We define the sequence of Fibonacci numbers $(F_n)_{n \geqslant 0}$ as follows: $$F_n= \begin{cases} 0 & \text{if $n=0$} \\ 1 & \text{if $n=1$} \\ F_{n-1}+F_{n-2}& \text{if $n>1$} \end{cases}$$ The sequence goes as follows : $0,1,1,2,3,5,8,13,\ldots$
Furthermore, we define $(a_n)_{n \geqslant 0}$ as follows: $$a_n=\sum_{i=0}^n 2^{F_i} = 2^{F_0}+2^{F_1}+\ldots+2^{F_n}$$ The sequence goes as follows : $1,3,5,9,17,49,305,8497,\ldots$
Question : Are there infinitely many primes dividing some element of $(a_n)$?
Haran's edit:
I believe that this might be related to Kobayashi's Theorem:
Let $M$ be an infinite set of positive integers such that the set of prime divisors of the numbers in $M$ is finite. Then, the set of primes dividing the numbers in the set: $$M+a=\{m+a \mid m \in M \}$$ is infinite, where $a$ is a non-zero fixed integer.
Great question! First, let a prime $p \mid a_n$. We can see that $a_0=2^{F_0}=2^0=1$ and thus $a_0$ is odd. Furthermore, $2^{F_n}$ is even for $n \geqslant 1$, and thus $a_n$ is odd for all $n \in \mathbb{Z_0}$ (non-negative integers). This means that $p$ is an odd prime.

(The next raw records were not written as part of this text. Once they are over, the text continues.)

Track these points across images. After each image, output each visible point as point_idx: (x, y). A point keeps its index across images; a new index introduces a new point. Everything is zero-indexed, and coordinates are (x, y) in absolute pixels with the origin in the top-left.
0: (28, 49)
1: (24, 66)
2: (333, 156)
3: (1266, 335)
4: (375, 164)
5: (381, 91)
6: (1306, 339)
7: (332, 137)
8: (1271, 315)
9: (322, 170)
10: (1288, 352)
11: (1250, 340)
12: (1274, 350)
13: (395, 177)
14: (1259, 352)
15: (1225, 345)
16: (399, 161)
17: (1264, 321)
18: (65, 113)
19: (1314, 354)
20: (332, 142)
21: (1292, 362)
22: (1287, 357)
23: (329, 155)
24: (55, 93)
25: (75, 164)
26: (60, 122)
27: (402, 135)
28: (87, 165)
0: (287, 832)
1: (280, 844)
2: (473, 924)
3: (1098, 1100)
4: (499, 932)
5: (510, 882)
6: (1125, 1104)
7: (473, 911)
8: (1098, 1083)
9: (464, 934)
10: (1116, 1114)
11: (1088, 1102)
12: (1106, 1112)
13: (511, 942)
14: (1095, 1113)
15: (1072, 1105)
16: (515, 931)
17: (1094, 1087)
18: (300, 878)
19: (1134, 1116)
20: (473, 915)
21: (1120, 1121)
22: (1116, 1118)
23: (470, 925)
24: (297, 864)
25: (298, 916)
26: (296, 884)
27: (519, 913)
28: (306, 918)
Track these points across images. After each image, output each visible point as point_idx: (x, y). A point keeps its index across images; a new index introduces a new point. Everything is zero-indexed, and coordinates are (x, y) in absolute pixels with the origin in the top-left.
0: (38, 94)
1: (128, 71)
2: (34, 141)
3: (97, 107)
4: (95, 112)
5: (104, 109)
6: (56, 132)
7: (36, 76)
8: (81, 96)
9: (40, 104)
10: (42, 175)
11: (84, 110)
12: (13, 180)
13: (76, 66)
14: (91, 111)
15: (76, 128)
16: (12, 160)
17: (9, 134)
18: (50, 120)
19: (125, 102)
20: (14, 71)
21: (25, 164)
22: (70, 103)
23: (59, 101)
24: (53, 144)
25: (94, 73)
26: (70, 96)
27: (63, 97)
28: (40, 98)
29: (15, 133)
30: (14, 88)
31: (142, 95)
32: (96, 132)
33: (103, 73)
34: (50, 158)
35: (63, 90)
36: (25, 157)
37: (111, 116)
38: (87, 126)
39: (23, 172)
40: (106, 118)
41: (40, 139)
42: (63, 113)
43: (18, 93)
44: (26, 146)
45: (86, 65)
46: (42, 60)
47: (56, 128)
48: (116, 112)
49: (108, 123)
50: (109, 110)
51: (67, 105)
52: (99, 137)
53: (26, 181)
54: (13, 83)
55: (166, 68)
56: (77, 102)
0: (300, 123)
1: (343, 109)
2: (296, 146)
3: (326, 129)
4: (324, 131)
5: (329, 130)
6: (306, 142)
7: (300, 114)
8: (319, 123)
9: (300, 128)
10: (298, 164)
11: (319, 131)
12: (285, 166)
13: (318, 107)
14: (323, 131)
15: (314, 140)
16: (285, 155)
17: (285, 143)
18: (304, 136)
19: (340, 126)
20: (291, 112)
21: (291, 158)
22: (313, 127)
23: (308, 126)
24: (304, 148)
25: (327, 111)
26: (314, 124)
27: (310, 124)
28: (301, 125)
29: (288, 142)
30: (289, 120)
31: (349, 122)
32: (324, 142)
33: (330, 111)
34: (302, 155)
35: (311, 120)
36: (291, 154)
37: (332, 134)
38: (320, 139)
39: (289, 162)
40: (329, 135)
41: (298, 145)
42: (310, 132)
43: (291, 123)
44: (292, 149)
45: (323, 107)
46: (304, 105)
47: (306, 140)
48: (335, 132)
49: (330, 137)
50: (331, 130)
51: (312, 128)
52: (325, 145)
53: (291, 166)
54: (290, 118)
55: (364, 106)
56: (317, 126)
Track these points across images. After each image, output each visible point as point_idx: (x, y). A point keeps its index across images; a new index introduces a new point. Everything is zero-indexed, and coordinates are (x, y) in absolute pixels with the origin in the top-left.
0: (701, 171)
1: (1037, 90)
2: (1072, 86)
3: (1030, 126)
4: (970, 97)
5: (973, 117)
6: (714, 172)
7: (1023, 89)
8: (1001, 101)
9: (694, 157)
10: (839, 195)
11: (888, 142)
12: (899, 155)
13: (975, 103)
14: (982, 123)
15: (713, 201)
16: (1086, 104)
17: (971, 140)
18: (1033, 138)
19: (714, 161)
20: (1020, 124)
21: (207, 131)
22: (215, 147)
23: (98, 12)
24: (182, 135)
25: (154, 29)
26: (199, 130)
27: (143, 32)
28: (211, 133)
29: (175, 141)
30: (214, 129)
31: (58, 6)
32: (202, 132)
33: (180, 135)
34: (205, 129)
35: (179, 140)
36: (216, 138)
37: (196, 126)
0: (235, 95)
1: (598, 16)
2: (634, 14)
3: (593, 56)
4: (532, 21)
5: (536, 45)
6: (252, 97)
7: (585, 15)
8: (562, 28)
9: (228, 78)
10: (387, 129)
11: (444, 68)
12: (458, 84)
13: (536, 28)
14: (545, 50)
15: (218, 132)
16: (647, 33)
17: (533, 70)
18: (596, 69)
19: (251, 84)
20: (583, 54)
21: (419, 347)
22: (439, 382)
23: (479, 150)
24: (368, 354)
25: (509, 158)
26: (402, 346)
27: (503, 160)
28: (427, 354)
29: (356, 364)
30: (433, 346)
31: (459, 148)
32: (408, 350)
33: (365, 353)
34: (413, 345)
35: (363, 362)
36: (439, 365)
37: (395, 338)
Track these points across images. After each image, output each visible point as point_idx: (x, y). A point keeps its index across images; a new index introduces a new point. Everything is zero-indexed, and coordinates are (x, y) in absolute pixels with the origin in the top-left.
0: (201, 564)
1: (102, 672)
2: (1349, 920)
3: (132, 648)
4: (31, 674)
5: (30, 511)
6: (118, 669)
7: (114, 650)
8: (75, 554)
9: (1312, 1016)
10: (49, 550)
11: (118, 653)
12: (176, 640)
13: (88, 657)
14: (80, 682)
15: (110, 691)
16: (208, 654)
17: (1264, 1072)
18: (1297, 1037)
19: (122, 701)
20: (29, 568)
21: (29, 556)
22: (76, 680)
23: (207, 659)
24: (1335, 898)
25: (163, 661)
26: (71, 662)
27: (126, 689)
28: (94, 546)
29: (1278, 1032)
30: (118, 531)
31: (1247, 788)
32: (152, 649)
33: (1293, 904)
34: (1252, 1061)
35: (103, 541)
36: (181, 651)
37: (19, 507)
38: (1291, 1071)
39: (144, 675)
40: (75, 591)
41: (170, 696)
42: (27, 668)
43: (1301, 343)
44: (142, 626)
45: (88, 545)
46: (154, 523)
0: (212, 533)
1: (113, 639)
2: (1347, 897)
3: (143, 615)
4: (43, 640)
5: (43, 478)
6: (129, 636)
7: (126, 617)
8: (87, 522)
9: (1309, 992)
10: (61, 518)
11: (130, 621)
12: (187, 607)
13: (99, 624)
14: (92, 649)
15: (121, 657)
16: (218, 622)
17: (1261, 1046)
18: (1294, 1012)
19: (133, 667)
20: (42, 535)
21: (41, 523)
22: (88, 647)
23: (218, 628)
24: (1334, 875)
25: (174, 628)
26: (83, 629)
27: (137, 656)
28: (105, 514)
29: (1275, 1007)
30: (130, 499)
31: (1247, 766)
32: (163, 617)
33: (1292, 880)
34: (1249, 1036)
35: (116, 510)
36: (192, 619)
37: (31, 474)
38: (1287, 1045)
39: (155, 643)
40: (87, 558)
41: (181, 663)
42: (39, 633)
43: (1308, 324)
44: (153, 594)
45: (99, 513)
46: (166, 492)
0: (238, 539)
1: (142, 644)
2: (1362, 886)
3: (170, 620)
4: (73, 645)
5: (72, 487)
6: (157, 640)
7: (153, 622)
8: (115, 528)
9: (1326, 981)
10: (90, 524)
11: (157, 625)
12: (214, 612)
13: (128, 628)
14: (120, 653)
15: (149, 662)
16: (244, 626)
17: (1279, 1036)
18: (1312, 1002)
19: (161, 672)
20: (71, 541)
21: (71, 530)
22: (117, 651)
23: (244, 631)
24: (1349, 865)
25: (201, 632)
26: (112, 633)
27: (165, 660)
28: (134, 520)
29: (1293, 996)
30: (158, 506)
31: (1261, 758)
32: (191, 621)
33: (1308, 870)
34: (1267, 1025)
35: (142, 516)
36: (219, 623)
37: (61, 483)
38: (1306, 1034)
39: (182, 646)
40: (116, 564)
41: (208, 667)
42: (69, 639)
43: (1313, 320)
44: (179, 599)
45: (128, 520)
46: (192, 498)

Now, observe the Fibonacci numbers modulo $m$. We have $F_0 \equiv 0 \pmod{m}$, $F_1 \equiv 1 \pmod{m}$ and by the recursive formula for Fibonacci Numbers: $$F_{n+2} \equiv F_{n+1}+F_n \pmod{m}$$ where $n \in \mathbb{Z_0}$. It is easy to see by the Pigeonhole Principle that $(F_{n+1},F_n) \bmod{m}$ must repeat. Then, we can retrace using $F_{n-1} \equiv F_{n+1}-F_n \pmod{m}$ to see that we have $F_x \equiv 0 \pmod{m}$ and $F_{x+1} \equiv 1 \pmod{m}$ for some $x \in \mathbb{N}$. The smallest such $x$ becomes the period of $F \bmod m$ and is known as the Pisano Period. We shall make use of the same in our proof.
It is clear that $2^{p-1} \equiv 1 \pmod{p}$ by Fermat's Little Theorem. Thus, we have: $$x \equiv y \pmod{p-1} \implies 2^x \equiv 2^y \pmod{p}$$ Now, let $\pi(p-1)$ be the Pisano Period of the Fibonacci Numbers modulo $p-1$. Consider $a_k$ for $p\pi(p-1) \mid k$. We have:
$$a_k=\sum_{i=0}^k 2^{F_i} = 2^{F_k}+\sum_{i=0}^{k-1} 2^{F_i} = 2^{F_k}+\frac{k}{\pi(p-1)}\sum_{i=0}^{\pi(p-1)-1} 2^{F_i} \equiv 2^{F_k} \equiv 1\pmod{p}$$ as $p \mid \frac{k}{\pi(p-1)}$ and $F_k \equiv 0 \pmod{p-1}$ since $\pi(p-1) \mid k$. Thus, we have:
$$p\pi(p-1) \mid k \implies a_k \equiv 1 \pmod{p}$$
Now, assume that there are only finitely many possible prime divisors for $(a_n)$. Let the set of all such prime divisors be $S$. Simply consider: $$k=\prod_{p \in S} p\pi(p-1) \implies a_k \equiv 1 \pmod{p}$$ for every $p \in S$. This is clearly a contradiction as $a_k$ does not have any prime factor since none of the primes in $S$ divide $a_k$.
Hence, the sequence $(a_n)$ must contain infinitely many prime factors, and we are done!